— Task objective —
Read through the listing below and return only the lines containing "contractAddress".

--*--

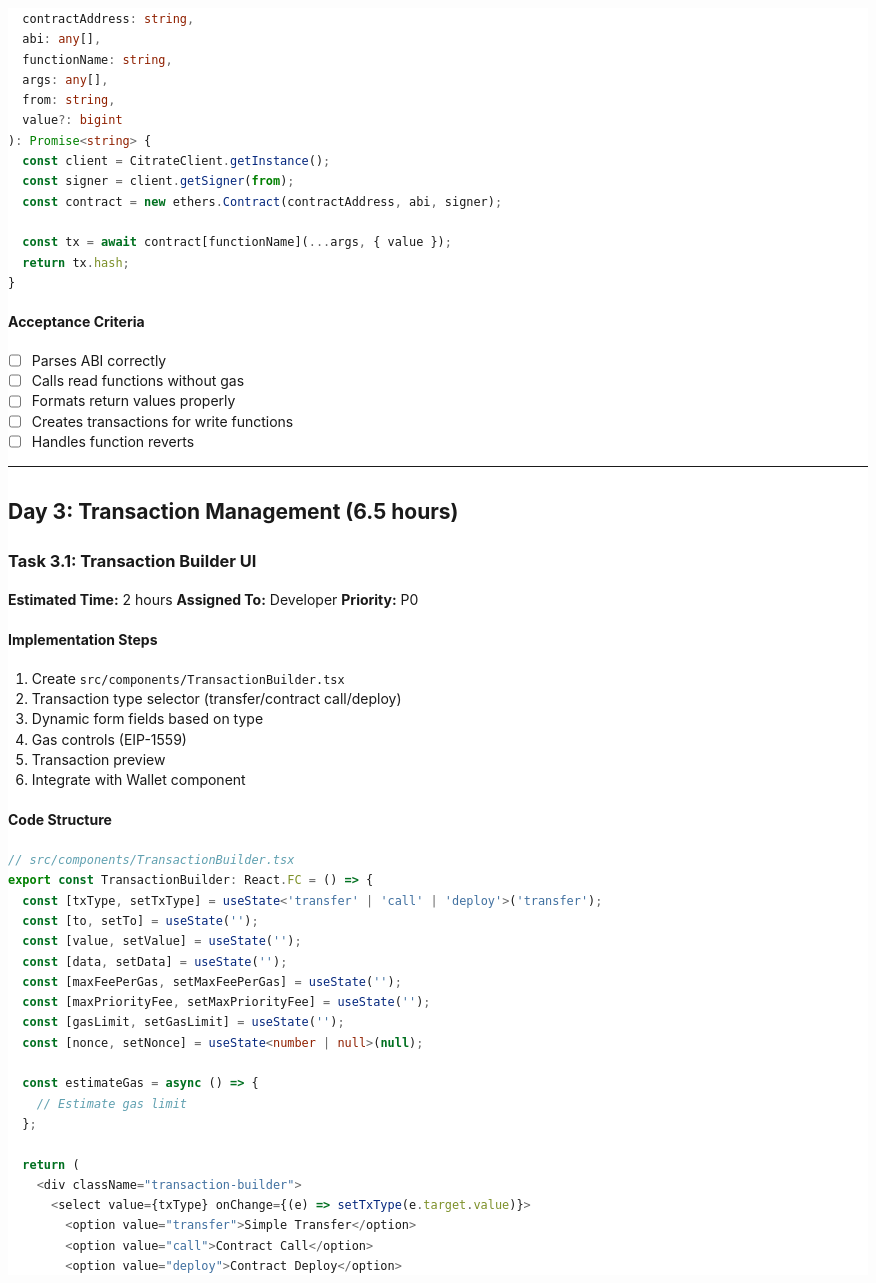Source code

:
```typescript
  contractAddress: string,
  abi: any[],
  functionName: string,
  args: any[],
  from: string,
  value?: bigint
): Promise<string> {
  const client = CitrateClient.getInstance();
  const signer = client.getSigner(from);
  const contract = new ethers.Contract(contractAddress, abi, signer);

  const tx = await contract[functionName](...args, { value });
  return tx.hash;
}
```

#### Acceptance Criteria
- [ ] Parses ABI correctly
- [ ] Calls read functions without gas
- [ ] Formats return values properly
- [ ] Creates transactions for write functions
- [ ] Handles function reverts

---

## Day 3: Transaction Management (6.5 hours)

### Task 3.1: Transaction Builder UI
**Estimated Time:** 2 hours
**Assigned To:** Developer
**Priority:** P0

#### Implementation Steps
1. Create `src/components/TransactionBuilder.tsx`
2. Transaction type selector (transfer/contract call/deploy)
3. Dynamic form fields based on type
4. Gas controls (EIP-1559)
5. Transaction preview
6. Integrate with Wallet component

#### Code Structure
```typescript
// src/components/TransactionBuilder.tsx
export const TransactionBuilder: React.FC = () => {
  const [txType, setTxType] = useState<'transfer' | 'call' | 'deploy'>('transfer');
  const [to, setTo] = useState('');
  const [value, setValue] = useState('');
  const [data, setData] = useState('');
  const [maxFeePerGas, setMaxFeePerGas] = useState('');
  const [maxPriorityFee, setMaxPriorityFee] = useState('');
  const [gasLimit, setGasLimit] = useState('');
  const [nonce, setNonce] = useState<number | null>(null);

  const estimateGas = async () => {
    // Estimate gas limit
  };

  return (
    <div className="transaction-builder">
      <select value={txType} onChange={(e) => setTxType(e.target.value)}>
        <option value="transfer">Simple Transfer</option>
        <option value="call">Contract Call</option>
        <option value="deploy">Contract Deploy</option>
```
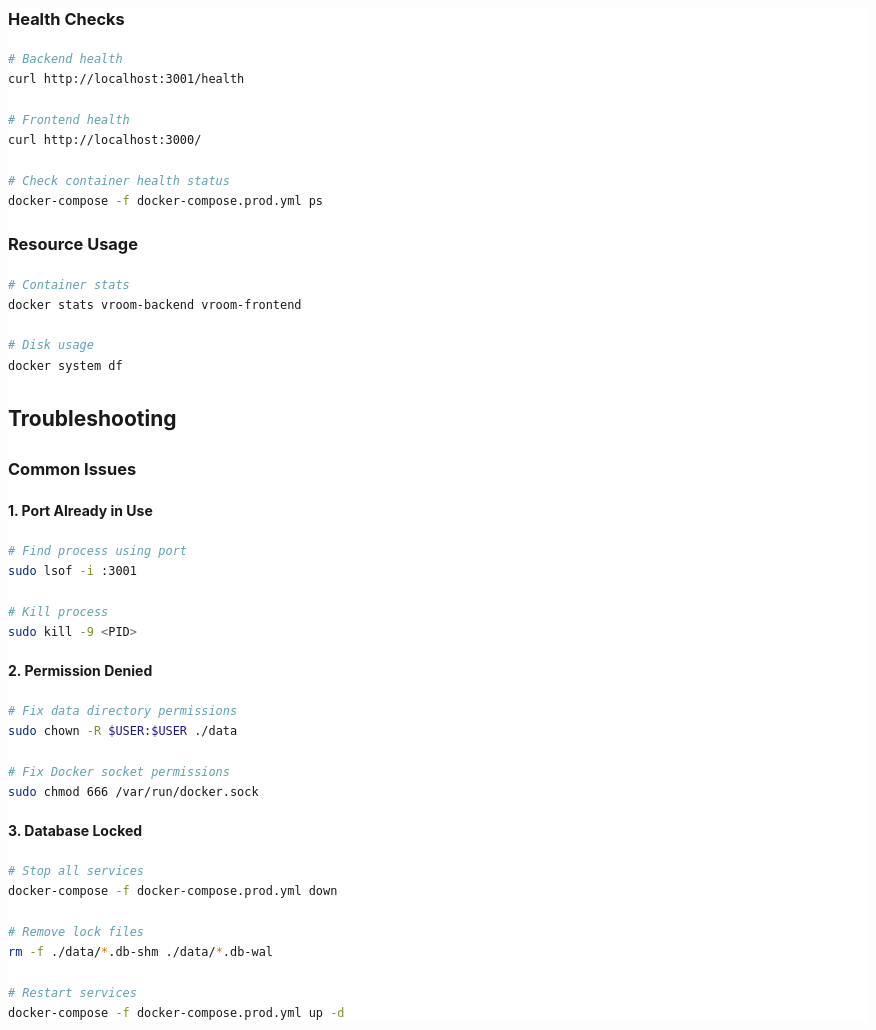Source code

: ### Health Checks

```bash
# Backend health
curl http://localhost:3001/health

# Frontend health
curl http://localhost:3000/

# Check container health status
docker-compose -f docker-compose.prod.yml ps
```

### Resource Usage

```bash
# Container stats
docker stats vroom-backend vroom-frontend

# Disk usage
docker system df
```

## Troubleshooting

### Common Issues

#### 1. Port Already in Use

```bash
# Find process using port
sudo lsof -i :3001

# Kill process
sudo kill -9 <PID>
```

#### 2. Permission Denied

```bash
# Fix data directory permissions
sudo chown -R $USER:$USER ./data

# Fix Docker socket permissions
sudo chmod 666 /var/run/docker.sock
```

#### 3. Database Locked

```bash
# Stop all services
docker-compose -f docker-compose.prod.yml down

# Remove lock files
rm -f ./data/*.db-shm ./data/*.db-wal

# Restart services
docker-compose -f docker-compose.prod.yml up -d
```
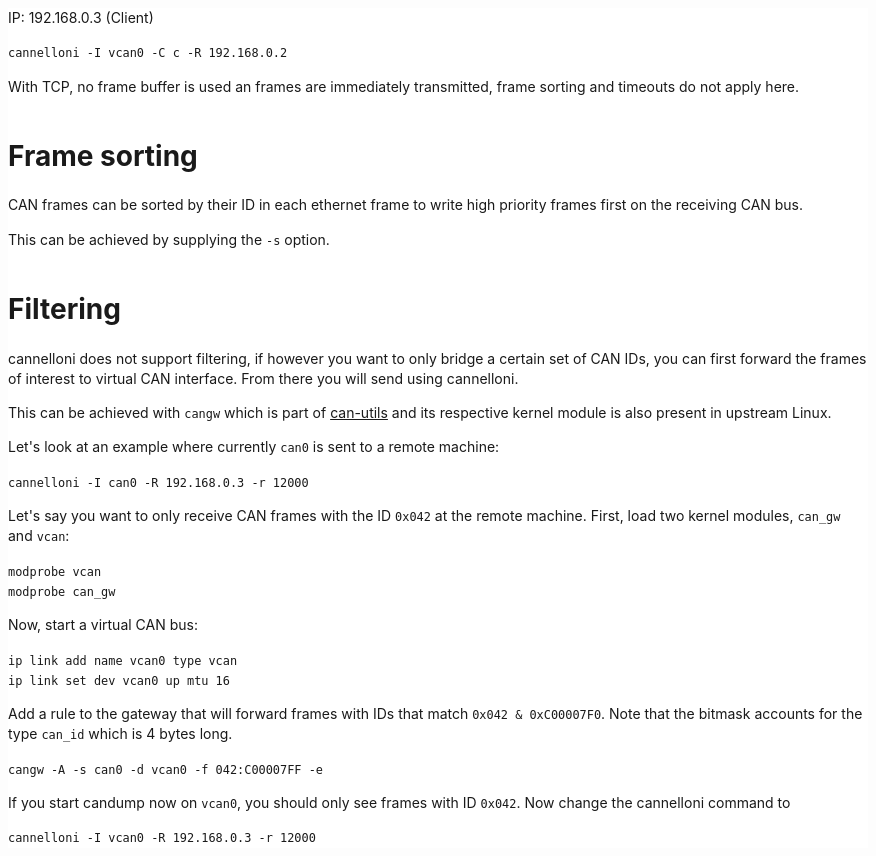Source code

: IP: 192.168.0.3 (Client)
```
cannelloni -I vcan0 -C c -R 192.168.0.2
```

With TCP, no frame buffer is used an frames are immediately transmitted,
frame sorting and timeouts do not apply here.

# Frame sorting

CAN frames can be sorted by their ID in each ethernet frame to write
high priority frames first on the receiving CAN bus.

This can be achieved by supplying the `-s` option.

# Filtering

cannelloni does not support filtering, if however you want to only bridge a
certain set of CAN IDs, you can first forward the frames of interest to virtual CAN
interface. From there you will send using cannelloni.

This can be achieved with `cangw` which is part of [can-utils](https://github.com/linux-can/can-utils/) and its respective
kernel module is also present in upstream Linux.

Let's look at an example where currently `can0` is sent to a remote machine:

```
cannelloni -I can0 -R 192.168.0.3 -r 12000
```

Let's say you want to only receive CAN frames with the ID `0x042` at the remote machine.
First, load two kernel modules, `can_gw` and `vcan`:

```
modprobe vcan
modprobe can_gw
```

Now, start a virtual CAN bus:

```
ip link add name vcan0 type vcan
ip link set dev vcan0 up mtu 16
```

Add a rule to the gateway that will forward frames with IDs that match `0x042 & 0xC00007F0`. Note that
the bitmask accounts for the type `can_id` which is 4 bytes long.

```
cangw -A -s can0 -d vcan0 -f 042:C00007FF -e
```

If you start candump now on `vcan0`, you should only see frames with ID `0x042`.
Now change the cannelloni command to

```
cannelloni -I vcan0 -R 192.168.0.3 -r 12000
```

--*--

— Worked solution —
  contractAddress: string,
  const contract = new ethers.Contract(contractAddress, abi, signer);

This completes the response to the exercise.